The Low-Hanging Fruits of Energy

When examining climate change and energy conservation, minds often tend toward large-scale grid technologies. While solar technologies and energy storage systems are big end goals, researcher from Iowa State University state that there are intermittent steps that should be considered.

“Many people consider energy efficiency to be the low-hanging fruit,” says Yu Wang, who studies global energy policy and energy efficiency at Iowa State University. “If you’re facing the target of trying to mitigate climate change, energy efficiency should be the first choice because it’s cheap and easy in comparison with other options.”

Importance of Energy Conservation

For Wang and others, replacing old incandescent bulbs with LED lighting is an important step in energy conservation. While it may seem like a move this small would have no impact on the overall energy consumption of the country, Wang and other researchers estimate the swap could yield an electrical savings of 10.2 percent by 2035.

Another step toward a more energy efficiency society deals with policy at all levels.

“In general [the future of renewable energy] is really up to the politicians to change the energy infrastructure,” says John A. Turner, National Renewable Energy Laboratory. “We have pretty much all the technologies we need. We certainly need to be able to upscale them and get things cheaper, but the issue is how do you replace an essentially established infrastructure with a new one?
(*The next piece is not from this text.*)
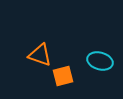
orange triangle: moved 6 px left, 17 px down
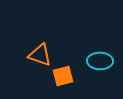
cyan ellipse: rotated 15 degrees counterclockwise
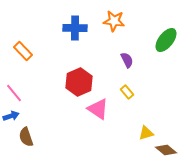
You need political support.”

(MORE: Read Green Savings: How Policies and Markets Drive Energy Efficiency.)

While researchers are working on implementing renewable grid policy on a massive scale, Wang and associates are looking at the policies that currently exist that are typically glossed over.

Less Money, More Energy

“Most of the current programs and policies for energy efficiency can provide significant energy savings at a cost that is lower than the retail rate that we pay for electricity,” Wang says. “That means if you invest in energy efficiency, you will be able to get your money back and at the same time save energy.”

Unfortunately, most people are not implementing these efficiency measures in their homes. Due to misinformation, a vast majority of U.S. residents believe that these alternatives are more expensive. Typical homeowners believe that a large sum of money must be invested up front to move toward clean energy, but Wang states that this is not true.
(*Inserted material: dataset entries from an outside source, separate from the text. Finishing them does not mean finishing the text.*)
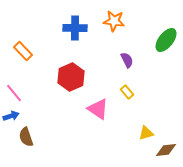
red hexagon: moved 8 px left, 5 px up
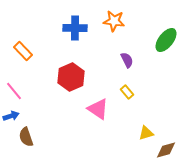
pink line: moved 2 px up
brown diamond: rotated 10 degrees counterclockwise
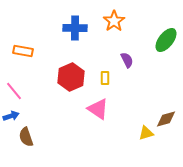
orange star: rotated 30 degrees clockwise
orange rectangle: rotated 36 degrees counterclockwise
yellow rectangle: moved 22 px left, 14 px up; rotated 40 degrees clockwise
brown diamond: moved 31 px up
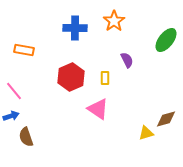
orange rectangle: moved 1 px right, 1 px up
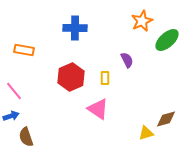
orange star: moved 28 px right; rotated 10 degrees clockwise
green ellipse: moved 1 px right; rotated 10 degrees clockwise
“Energy efficiency programs don’t only look at your old appliances such as an old refrigerator or microwave. They also look at the cooling and heating equipment or old windows that need to be replaced,” Wang says. “Sometimes they will also help you to install all the possible measures and offer financial supports.”

(MORE: Podcast: Critical Issues in Renewable Energy)

The Bigger Battle

While the battle against climate change will touch every area on the spectrum, every little bit counts. All avenues, including small energy conversation efforts, impact the final outcome. And switching your lightbulb does not require a large investment or a lifestyle change, but it could mean big things for the environment.

“We should not just forget about the demand-side resources, and energy efficiency is one of them that can save us a significant amount of energy and at the same time save us money,” Wang says. “Energy efficiency is such an important, low-cost solution to climate change.”